5.) Die geschilderten Gefahren für die Gesundheit der Antragstellerin und insbesondere für ihre Sehfähigkeit, die sich bei einem ungehinderten Fortgang ihrer Erkrankung mit hoher Wahrscheinlichkeit jederzeit realisieren und bei einen Einsatz hochenergetischer Röntgenstrahlen nicht ausschließen lassen können, lassen eine Verpflichtung der Antragsgegnerin im vorläufigen Rechtsschutzverfahren angezeigt erscheinen; denn die Antragsgegnerin hat – dem MDK Bayern folgend – das Vorliegen der geschilderten gegenwärtigen erheblichen Gefahren für die Gesundheit der Antragstellerin weder widerlegen noch durch ihr Vorbringen auch nur in Zweifel ziehen können. Schließlich ist nach den Ermittlungen des Sozialgerichts auch nicht erkennbar, dass auf Grund eindeutiger Erkenntnisse die Gefahr besteht, dass die begehrte Leistung unwirksam oder ihr Einsatz mit dem Risiko behaftetet ist, die abzuwendende Gefahr durch ihr zukommende Nebenwirkungen auf andere Weise zu verwirklichen.
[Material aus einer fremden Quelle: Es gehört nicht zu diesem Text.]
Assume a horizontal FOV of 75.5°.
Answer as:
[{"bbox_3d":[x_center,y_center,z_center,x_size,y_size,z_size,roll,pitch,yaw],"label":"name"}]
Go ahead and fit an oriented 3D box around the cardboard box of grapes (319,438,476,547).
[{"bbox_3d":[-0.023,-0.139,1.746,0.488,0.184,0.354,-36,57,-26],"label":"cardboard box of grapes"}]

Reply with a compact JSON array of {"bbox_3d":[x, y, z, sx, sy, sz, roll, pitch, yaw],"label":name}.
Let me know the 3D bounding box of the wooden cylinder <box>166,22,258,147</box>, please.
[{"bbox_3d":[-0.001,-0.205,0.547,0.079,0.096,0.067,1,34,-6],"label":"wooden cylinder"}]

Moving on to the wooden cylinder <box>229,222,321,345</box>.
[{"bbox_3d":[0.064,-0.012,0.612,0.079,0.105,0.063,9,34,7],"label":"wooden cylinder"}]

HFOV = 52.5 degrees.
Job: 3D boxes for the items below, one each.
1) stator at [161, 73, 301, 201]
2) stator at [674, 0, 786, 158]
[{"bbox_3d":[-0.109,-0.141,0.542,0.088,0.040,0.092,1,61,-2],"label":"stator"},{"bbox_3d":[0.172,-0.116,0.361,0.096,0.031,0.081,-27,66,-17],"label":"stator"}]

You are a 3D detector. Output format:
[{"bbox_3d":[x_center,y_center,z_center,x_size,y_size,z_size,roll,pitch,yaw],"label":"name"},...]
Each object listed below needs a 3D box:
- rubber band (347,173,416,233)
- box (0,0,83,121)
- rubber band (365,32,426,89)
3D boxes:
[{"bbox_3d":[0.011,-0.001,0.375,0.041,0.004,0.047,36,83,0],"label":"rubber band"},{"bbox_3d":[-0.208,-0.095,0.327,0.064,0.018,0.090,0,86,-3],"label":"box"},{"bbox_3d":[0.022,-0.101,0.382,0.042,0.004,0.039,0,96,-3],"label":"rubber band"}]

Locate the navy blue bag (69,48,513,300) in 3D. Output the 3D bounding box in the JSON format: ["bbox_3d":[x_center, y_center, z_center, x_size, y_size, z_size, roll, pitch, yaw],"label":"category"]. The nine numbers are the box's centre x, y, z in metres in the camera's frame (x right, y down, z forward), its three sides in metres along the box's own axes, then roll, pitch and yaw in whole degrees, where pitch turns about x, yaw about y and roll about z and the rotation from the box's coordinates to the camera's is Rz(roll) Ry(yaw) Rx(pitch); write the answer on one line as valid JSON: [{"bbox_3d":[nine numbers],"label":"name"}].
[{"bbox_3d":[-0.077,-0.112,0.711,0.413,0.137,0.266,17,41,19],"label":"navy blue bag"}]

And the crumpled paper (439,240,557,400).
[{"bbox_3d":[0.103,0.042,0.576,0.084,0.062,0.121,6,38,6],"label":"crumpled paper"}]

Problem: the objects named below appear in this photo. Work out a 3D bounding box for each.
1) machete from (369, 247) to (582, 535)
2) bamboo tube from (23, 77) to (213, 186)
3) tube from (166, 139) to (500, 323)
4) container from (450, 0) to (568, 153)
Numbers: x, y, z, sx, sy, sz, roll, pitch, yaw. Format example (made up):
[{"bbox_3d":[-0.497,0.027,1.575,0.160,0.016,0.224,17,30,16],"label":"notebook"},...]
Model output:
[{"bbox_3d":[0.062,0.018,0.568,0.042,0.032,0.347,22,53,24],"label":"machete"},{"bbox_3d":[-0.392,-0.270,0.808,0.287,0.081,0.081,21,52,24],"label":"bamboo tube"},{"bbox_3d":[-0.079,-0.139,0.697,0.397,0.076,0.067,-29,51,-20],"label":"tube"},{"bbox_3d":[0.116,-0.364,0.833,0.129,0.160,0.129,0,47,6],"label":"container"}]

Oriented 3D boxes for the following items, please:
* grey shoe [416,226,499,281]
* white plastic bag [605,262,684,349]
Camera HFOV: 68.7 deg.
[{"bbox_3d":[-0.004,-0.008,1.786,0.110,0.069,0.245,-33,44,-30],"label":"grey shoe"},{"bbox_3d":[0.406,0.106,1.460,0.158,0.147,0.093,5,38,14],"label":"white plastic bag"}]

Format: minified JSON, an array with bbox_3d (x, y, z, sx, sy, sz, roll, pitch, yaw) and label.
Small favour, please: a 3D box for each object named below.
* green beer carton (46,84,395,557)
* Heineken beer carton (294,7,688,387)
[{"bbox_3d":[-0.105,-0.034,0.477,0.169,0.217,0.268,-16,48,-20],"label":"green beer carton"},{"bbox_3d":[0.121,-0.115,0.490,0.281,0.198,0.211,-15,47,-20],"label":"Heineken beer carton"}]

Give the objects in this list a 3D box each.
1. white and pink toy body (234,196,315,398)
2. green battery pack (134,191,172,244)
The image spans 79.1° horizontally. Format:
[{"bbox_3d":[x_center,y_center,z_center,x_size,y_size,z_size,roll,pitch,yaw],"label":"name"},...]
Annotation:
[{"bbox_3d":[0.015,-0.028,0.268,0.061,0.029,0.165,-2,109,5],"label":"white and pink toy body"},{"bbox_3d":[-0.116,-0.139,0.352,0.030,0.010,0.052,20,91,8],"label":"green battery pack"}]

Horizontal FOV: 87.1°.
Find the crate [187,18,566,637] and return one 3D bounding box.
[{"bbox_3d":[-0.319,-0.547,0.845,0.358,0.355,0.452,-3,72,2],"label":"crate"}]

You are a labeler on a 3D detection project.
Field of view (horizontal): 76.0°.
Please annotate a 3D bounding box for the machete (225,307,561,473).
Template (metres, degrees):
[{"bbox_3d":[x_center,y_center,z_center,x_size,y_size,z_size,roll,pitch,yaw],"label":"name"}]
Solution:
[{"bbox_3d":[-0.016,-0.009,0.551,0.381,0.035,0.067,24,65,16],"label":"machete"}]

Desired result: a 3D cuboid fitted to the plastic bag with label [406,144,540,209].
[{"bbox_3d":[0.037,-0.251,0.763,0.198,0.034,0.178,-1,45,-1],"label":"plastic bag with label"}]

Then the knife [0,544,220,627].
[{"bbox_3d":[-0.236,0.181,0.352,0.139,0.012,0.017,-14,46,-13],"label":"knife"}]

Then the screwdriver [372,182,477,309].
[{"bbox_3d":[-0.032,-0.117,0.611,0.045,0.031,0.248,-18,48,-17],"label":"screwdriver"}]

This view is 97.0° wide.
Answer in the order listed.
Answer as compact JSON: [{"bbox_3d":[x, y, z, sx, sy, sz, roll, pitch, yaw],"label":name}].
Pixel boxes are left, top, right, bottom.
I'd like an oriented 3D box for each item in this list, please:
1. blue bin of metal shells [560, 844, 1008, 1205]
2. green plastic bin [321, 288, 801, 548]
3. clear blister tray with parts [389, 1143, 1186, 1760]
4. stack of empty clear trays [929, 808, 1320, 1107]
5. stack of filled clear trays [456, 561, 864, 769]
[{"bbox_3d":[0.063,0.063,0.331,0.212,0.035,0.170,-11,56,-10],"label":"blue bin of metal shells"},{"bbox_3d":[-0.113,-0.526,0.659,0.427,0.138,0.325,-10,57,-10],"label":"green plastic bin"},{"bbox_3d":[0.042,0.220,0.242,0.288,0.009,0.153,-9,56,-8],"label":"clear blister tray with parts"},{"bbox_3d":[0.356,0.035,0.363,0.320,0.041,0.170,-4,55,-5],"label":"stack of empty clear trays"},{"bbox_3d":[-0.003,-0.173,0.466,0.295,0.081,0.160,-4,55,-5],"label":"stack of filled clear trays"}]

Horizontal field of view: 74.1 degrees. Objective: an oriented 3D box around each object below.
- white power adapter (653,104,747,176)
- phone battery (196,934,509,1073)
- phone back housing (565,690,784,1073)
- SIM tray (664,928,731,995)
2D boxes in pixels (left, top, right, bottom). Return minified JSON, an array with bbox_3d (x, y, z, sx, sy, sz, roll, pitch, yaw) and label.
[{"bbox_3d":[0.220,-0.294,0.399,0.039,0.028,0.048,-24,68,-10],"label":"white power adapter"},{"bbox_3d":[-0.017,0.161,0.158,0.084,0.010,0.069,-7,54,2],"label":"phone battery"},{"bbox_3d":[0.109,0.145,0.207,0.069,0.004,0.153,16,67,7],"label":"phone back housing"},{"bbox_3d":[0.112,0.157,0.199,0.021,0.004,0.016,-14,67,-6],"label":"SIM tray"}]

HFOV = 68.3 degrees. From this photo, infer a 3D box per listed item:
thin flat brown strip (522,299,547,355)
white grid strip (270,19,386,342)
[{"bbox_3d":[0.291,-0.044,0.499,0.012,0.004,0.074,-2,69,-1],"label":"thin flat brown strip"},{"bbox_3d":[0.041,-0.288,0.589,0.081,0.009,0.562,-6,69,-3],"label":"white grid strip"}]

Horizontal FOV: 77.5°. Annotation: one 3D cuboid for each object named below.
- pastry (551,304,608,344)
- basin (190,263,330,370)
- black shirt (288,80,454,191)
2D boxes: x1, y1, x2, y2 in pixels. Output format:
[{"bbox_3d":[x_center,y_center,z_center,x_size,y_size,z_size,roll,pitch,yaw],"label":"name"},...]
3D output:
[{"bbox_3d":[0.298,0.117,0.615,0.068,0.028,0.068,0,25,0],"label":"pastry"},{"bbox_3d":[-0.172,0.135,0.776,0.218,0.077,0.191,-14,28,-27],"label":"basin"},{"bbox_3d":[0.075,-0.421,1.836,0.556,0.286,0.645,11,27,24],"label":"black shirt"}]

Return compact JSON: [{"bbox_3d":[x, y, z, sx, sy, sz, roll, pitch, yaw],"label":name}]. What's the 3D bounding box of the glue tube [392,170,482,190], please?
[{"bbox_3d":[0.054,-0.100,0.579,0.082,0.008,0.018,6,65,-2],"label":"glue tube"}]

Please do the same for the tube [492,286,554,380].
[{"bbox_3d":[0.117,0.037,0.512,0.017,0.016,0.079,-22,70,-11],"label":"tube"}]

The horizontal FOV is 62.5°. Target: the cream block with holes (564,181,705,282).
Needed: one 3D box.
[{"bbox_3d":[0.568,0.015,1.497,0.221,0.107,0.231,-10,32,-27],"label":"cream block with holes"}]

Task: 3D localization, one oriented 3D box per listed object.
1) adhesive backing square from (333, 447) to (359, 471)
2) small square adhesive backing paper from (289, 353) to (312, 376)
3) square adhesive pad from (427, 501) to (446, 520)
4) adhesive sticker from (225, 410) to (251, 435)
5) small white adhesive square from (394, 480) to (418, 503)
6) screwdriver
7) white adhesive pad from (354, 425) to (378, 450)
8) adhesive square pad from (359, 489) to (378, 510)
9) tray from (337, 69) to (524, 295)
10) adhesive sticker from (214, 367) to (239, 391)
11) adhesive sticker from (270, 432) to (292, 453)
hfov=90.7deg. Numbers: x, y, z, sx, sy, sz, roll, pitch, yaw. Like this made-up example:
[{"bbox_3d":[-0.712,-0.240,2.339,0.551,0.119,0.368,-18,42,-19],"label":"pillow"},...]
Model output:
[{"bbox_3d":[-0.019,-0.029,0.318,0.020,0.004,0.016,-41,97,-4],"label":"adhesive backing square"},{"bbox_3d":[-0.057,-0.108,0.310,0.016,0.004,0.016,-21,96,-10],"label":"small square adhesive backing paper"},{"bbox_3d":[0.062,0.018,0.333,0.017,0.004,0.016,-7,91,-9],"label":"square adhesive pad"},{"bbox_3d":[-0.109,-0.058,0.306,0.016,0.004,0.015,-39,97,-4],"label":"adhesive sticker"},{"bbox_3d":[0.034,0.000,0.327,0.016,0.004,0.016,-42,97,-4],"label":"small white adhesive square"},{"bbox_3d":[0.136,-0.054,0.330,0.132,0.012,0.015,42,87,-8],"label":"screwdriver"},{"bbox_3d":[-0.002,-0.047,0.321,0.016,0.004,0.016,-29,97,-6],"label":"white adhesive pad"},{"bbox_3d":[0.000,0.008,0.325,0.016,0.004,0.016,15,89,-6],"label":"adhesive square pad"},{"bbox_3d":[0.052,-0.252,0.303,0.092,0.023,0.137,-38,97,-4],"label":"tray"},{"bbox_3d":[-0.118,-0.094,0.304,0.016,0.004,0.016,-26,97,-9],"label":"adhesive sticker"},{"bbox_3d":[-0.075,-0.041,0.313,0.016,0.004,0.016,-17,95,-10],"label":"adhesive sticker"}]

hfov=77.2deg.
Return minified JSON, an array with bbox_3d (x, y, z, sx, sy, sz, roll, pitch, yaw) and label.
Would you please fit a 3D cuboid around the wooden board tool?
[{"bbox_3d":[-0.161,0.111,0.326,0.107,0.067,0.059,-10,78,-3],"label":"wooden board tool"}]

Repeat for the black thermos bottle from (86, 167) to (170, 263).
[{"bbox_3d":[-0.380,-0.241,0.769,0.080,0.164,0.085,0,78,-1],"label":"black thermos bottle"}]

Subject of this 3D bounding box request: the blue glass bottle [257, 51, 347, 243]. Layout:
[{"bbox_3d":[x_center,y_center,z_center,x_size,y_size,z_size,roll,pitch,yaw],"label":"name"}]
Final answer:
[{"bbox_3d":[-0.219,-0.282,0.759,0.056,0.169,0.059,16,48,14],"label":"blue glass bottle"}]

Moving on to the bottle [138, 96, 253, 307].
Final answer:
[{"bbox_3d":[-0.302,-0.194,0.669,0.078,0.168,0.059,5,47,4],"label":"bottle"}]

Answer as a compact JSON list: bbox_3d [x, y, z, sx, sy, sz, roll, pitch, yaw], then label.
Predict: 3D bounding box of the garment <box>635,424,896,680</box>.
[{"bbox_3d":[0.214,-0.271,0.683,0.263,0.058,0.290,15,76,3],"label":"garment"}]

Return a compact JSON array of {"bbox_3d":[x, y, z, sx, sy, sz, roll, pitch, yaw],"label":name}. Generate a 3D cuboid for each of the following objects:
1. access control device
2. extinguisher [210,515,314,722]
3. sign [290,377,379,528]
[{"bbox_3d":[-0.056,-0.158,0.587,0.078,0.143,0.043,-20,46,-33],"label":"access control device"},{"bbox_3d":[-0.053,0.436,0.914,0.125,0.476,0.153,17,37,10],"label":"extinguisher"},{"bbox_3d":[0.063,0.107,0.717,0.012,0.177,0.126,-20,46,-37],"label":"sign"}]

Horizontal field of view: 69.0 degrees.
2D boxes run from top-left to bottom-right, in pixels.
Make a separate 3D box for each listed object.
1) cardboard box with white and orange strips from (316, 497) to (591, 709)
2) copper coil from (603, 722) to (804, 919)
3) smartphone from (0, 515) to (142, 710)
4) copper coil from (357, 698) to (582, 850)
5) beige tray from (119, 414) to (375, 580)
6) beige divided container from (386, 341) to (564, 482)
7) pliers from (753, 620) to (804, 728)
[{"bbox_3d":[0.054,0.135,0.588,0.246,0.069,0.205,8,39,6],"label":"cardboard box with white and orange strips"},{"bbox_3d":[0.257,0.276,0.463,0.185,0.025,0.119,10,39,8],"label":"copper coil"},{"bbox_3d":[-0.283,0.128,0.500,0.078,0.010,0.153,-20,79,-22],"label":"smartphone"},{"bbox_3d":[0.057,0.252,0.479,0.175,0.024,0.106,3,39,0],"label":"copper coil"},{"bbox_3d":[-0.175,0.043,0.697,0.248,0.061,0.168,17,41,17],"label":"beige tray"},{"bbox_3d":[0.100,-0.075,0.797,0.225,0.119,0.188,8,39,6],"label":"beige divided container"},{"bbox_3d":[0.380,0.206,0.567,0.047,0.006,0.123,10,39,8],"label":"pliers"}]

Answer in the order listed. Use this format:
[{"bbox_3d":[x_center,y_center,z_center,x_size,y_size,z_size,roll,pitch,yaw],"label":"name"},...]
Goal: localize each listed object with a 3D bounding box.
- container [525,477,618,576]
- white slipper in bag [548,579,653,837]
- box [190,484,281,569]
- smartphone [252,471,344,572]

Von den die Antragstellerin behandelnden Radioonkologen wird die Protonentherapie als seit Jahren in der Tumortherapie bewährtes schonendes Verfahren der Strahlentherapie beschrieben; auch dieser medizinischen Einschätzung ist weder der MDK Bayern noch die Antragsgegnerin substantiiert entgegengetreten.

6.) Den erheblichen und schwerwiegenden Gefahren für die Gesundheit und insbesondere die Sehfähigkeit der Antragstellerin stehen bei einer Leistungsverpflichtung der Antragsgegnerin für diese nur geringe Beeinträchtigungen gegenüber: Nach einem Kostenvoranschlag der Chirurgischen Klink Dr. R soll die Behandlung am R Proton Therapie Center insgesamt Kosten von 18.978, 45 € zuzüglich 3.465 € Unterbringungskosten verursachen. Bei einem Kostenvolumen von mutmaßlich ca. 22.500 € und der Tatsache, dass es sich bei dem vorliegenden Fall im Hinblick auf die Seltenheit der Erkrankung (Inzidenz ca. 0,5 bis 2 Fälle pro einer Million Personen pro Jahr in Deutschland, vgl. Müller/Sörensen: Kraniopharyngeom im Kindes- und Jugendalter, Deutsches Ärzteblatt 2006, A 2634 ff.) und ihren schwerwiegenden Verlauf bei der Antragstellerin mit Rezidiven um einen nicht verallgemeinerungsfähigen Einzelfall handelt, ist eine (vorläufige) Verpflichtung der Antragsgegnerin im einstweiligen Rechtsschutzverfahren für diese ohne weiteres hinnehmbar. Zu berücksichtigen ist schließlich, dass die Behandlung am R Proton Therapie Center nicht mit dem hier veranschlagten Pauschalbetrag, sondern bei einer privatärztlichen Behandlung grundsätzlich unter Heranziehung der GOÄ – ggf. in entsprechender Anwendung – vorzunehmen sein wird.

Die Kostenentscheidung beruht auf § 193 SGG.

Dieser Beschluss kann nicht mit der Beschwerde an das Bundessozialgericht angefochten werden (§ 177 SGG).